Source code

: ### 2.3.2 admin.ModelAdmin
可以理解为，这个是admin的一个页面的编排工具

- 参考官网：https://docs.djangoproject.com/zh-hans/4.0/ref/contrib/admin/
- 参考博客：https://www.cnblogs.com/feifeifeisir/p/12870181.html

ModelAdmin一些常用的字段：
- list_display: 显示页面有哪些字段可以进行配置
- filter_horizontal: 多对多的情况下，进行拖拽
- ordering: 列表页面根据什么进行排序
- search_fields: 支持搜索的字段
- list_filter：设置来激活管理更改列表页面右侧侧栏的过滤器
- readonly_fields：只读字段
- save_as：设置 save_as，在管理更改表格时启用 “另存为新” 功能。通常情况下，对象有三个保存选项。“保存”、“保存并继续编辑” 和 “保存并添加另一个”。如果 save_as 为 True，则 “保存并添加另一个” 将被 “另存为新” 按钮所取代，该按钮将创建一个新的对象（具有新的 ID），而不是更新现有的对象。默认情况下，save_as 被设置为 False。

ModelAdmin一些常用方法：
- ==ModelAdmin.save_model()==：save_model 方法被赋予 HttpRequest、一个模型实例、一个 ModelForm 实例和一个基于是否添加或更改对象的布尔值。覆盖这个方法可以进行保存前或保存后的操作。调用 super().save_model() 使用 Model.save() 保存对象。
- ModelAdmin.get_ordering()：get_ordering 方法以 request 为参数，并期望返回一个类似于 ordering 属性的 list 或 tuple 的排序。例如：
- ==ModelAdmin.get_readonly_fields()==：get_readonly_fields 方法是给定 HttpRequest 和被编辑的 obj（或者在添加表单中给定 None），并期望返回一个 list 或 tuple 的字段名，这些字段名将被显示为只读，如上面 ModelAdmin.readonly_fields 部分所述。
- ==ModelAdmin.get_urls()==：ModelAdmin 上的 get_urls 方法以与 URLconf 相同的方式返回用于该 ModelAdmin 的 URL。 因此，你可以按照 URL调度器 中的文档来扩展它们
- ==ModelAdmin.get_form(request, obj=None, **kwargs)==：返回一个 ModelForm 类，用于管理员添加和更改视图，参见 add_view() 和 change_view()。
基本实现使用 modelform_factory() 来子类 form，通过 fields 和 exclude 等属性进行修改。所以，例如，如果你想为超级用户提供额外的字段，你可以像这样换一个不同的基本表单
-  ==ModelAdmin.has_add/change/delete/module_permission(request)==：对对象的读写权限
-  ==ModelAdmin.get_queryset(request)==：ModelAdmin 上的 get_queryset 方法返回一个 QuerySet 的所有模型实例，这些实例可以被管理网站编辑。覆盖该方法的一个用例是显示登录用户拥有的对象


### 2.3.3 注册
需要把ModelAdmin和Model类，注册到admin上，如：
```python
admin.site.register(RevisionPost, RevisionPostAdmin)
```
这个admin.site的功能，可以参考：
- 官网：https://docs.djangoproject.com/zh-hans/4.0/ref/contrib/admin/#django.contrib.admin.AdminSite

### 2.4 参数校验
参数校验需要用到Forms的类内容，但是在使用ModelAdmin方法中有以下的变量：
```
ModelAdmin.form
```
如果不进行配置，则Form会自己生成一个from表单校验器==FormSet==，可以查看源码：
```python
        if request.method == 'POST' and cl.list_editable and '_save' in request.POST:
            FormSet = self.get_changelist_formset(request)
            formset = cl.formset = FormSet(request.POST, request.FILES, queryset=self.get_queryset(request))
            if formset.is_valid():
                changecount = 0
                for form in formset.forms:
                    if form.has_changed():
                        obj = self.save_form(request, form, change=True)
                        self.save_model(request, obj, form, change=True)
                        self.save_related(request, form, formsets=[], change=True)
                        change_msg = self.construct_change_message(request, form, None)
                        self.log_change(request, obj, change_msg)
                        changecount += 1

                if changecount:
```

++++++++++

• _Exercise directions_
From the entries above, copy every line containing the word "self".

• _Result for this exercise_
            FormSet = self.get_changelist_formset(request)
            formset = cl.formset = FormSet(request.POST, request.FILES, queryset=self.get_queryset(request))
                        obj = self.save_form(request, form, change=True)
                        self.save_model(request, obj, form, change=True)
                        self.save_related(request, form, formsets=[], change=True)
                        change_msg = self.construct_change_message(request, form, None)
                        self.log_change(request, obj, change_msg)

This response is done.